═══ Input data

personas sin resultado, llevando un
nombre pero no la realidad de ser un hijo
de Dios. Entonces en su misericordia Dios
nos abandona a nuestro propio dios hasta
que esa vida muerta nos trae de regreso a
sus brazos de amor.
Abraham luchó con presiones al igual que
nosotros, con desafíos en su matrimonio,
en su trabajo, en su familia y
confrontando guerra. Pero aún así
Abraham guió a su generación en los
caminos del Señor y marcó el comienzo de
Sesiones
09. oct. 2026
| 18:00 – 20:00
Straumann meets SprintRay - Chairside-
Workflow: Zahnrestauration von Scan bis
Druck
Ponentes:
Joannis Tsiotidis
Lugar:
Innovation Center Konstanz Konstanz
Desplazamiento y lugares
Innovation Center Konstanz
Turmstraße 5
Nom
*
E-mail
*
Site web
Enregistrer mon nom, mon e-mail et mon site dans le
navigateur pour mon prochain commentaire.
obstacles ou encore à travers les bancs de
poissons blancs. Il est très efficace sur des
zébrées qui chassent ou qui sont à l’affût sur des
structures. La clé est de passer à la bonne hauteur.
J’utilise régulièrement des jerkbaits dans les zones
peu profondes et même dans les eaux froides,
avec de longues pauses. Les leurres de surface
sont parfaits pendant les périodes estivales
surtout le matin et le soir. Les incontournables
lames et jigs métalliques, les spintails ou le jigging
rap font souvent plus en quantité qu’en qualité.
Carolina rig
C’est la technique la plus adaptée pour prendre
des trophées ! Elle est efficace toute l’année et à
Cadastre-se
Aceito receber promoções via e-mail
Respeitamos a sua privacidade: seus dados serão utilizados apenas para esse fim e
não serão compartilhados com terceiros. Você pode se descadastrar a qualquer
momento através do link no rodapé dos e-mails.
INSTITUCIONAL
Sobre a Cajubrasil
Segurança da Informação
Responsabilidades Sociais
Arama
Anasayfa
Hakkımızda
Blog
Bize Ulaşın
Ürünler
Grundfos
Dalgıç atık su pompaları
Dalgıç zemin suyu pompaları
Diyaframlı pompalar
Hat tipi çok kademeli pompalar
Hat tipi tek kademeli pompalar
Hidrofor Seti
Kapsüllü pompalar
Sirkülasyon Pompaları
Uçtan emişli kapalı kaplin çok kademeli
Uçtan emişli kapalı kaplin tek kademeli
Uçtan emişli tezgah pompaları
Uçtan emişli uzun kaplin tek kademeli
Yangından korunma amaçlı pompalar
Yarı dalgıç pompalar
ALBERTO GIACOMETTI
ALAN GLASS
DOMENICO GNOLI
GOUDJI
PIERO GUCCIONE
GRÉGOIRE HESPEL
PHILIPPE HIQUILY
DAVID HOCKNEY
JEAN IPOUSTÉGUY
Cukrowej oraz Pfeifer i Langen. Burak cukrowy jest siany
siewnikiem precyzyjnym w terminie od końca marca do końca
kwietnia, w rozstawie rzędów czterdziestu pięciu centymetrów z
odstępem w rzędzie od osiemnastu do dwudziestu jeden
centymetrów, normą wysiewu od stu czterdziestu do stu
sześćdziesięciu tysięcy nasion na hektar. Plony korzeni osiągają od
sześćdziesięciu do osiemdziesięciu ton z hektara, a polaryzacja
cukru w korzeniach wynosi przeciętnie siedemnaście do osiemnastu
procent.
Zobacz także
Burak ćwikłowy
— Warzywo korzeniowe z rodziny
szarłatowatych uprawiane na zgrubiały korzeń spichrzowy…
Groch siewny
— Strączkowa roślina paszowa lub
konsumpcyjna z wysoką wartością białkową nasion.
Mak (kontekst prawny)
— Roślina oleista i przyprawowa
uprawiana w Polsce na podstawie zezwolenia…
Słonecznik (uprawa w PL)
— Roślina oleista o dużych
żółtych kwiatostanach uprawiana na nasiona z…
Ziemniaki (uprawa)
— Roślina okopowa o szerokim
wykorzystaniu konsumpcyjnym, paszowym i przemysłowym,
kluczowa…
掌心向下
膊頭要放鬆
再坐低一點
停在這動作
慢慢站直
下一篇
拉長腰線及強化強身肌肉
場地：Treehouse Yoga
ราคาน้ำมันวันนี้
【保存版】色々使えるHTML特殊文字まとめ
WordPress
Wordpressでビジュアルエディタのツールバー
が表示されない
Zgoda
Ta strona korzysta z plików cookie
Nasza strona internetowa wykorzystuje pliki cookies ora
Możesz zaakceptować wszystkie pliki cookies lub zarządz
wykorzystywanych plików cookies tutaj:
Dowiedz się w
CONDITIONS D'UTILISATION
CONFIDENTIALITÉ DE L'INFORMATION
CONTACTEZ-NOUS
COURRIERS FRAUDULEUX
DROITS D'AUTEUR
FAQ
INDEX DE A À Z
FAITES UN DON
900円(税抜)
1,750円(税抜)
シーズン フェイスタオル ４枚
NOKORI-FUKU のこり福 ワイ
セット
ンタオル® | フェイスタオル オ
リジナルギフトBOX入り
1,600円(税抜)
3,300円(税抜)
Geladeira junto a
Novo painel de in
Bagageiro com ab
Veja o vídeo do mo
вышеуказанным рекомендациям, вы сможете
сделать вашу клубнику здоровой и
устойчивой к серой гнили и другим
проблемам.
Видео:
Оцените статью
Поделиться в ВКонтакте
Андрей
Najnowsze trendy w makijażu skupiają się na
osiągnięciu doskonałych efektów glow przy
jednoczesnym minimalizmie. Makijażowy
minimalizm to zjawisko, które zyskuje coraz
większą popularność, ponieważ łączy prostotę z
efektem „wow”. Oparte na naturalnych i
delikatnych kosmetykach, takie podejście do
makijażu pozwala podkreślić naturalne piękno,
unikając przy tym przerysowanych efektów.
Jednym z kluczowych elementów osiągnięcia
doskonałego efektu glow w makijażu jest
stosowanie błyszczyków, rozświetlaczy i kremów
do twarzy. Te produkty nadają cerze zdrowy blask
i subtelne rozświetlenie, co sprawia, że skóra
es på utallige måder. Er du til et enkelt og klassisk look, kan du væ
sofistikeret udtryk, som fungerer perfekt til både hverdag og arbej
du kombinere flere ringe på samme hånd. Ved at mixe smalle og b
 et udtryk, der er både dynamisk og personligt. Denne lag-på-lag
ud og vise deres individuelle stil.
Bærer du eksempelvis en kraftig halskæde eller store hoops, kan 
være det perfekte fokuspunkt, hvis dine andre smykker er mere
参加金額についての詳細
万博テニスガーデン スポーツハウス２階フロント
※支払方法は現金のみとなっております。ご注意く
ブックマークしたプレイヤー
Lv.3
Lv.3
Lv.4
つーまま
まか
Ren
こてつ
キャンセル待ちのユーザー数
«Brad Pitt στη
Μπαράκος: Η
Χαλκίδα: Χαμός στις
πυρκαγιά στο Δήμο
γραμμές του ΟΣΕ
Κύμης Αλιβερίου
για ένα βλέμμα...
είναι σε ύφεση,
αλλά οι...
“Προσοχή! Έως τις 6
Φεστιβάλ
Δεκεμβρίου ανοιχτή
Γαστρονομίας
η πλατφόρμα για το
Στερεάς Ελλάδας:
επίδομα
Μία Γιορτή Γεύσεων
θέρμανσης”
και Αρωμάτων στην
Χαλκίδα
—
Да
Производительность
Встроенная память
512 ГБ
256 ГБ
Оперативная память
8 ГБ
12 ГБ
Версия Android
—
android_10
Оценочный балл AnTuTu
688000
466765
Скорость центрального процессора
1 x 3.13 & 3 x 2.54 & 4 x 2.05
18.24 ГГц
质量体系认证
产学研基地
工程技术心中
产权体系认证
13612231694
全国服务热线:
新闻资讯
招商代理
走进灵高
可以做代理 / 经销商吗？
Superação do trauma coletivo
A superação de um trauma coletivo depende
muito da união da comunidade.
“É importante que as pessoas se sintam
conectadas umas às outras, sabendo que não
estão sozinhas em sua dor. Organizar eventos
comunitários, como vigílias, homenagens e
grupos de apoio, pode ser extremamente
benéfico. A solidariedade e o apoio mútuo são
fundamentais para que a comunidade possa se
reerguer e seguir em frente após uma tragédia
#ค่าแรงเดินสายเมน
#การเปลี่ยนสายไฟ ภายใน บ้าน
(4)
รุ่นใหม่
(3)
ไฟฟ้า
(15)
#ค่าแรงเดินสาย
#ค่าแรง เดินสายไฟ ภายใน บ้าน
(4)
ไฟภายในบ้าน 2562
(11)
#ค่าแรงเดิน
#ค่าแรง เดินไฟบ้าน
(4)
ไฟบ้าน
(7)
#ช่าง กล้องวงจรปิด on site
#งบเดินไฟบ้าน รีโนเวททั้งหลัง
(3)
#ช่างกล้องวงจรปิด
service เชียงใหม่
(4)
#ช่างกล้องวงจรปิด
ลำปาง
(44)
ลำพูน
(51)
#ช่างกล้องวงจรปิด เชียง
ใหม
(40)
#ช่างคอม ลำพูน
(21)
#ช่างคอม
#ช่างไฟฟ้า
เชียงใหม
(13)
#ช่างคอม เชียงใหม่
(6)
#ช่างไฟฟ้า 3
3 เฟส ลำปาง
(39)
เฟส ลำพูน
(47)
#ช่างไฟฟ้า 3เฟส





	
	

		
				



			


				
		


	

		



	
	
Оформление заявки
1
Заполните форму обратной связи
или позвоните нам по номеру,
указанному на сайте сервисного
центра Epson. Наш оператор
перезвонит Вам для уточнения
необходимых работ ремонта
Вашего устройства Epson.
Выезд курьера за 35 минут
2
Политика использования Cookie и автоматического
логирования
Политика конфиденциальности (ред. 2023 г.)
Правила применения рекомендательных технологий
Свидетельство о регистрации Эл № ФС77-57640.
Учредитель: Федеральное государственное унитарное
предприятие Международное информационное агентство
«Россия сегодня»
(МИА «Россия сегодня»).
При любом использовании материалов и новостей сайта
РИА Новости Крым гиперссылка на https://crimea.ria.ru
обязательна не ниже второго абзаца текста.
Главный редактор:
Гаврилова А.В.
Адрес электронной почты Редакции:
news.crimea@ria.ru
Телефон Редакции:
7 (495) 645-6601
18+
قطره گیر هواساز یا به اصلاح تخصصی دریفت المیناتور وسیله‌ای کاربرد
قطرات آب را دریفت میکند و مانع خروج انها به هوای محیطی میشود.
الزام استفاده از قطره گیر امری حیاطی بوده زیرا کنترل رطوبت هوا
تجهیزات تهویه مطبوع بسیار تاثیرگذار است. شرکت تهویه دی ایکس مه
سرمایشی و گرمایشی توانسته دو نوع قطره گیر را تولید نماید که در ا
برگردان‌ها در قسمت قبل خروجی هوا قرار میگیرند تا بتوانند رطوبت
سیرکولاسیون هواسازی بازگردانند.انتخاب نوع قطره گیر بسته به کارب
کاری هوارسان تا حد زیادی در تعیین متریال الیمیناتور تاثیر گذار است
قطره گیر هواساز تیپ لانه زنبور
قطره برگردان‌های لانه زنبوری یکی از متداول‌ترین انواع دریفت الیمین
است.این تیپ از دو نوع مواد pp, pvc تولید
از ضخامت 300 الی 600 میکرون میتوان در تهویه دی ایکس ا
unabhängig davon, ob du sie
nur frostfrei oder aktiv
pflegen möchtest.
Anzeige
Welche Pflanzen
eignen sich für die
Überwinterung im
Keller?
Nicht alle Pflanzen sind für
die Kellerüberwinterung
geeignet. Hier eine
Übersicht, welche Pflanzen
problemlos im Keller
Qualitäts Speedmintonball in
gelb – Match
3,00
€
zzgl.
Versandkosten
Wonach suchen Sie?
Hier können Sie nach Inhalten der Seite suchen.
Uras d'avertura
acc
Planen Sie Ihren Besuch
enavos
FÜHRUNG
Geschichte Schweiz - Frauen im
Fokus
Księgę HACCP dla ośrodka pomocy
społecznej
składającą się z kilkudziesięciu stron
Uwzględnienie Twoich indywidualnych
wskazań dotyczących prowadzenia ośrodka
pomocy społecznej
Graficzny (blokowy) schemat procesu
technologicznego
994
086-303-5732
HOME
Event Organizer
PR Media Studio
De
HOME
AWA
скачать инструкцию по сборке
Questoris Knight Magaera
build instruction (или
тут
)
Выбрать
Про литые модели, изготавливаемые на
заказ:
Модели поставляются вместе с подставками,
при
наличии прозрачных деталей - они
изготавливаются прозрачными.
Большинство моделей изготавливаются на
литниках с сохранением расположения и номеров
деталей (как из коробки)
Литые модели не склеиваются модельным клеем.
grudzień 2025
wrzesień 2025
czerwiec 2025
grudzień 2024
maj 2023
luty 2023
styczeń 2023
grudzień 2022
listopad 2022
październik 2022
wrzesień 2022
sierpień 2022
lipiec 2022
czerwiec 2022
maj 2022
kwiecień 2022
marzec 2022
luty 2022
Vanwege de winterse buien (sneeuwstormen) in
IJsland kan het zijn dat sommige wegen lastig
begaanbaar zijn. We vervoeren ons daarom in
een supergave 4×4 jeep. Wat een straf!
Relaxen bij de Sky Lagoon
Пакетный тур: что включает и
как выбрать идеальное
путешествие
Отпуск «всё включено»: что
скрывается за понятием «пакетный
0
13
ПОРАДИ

══════

▸ **Try it**
Reproduce verbatim the range of lines that opens the records and closes with the line containing "poissons blancs. Il est très efficace sur des". Omit everything after it.

▸ **Answer to this problem**
personas sin resultado, llevando un
nombre pero no la realidad de ser un hijo
de Dios. Entonces en su misericordia Dios
nos abandona a nuestro propio dios hasta
que esa vida muerta nos trae de regreso a
sus brazos de amor.
Abraham luchó con presiones al igual que
nosotros, con desafíos en su matrimonio,
en su trabajo, en su familia y
confrontando guerra. Pero aún así
Abraham guió a su generación en los
caminos del Señor y marcó el comienzo de
Sesiones
09. oct. 2026
| 18:00 – 20:00
Straumann meets SprintRay - Chairside-
Workflow: Zahnrestauration von Scan bis
Druck
Ponentes:
Joannis Tsiotidis
Lugar:
Innovation Center Konstanz Konstanz
Desplazamiento y lugares
Innovation Center Konstanz
Turmstraße 5
Nom
*
E-mail
*
Site web
Enregistrer mon nom, mon e-mail et mon site dans le
navigateur pour mon prochain commentaire.
obstacles ou encore à travers les bancs de
poissons blancs. Il est très efficace sur des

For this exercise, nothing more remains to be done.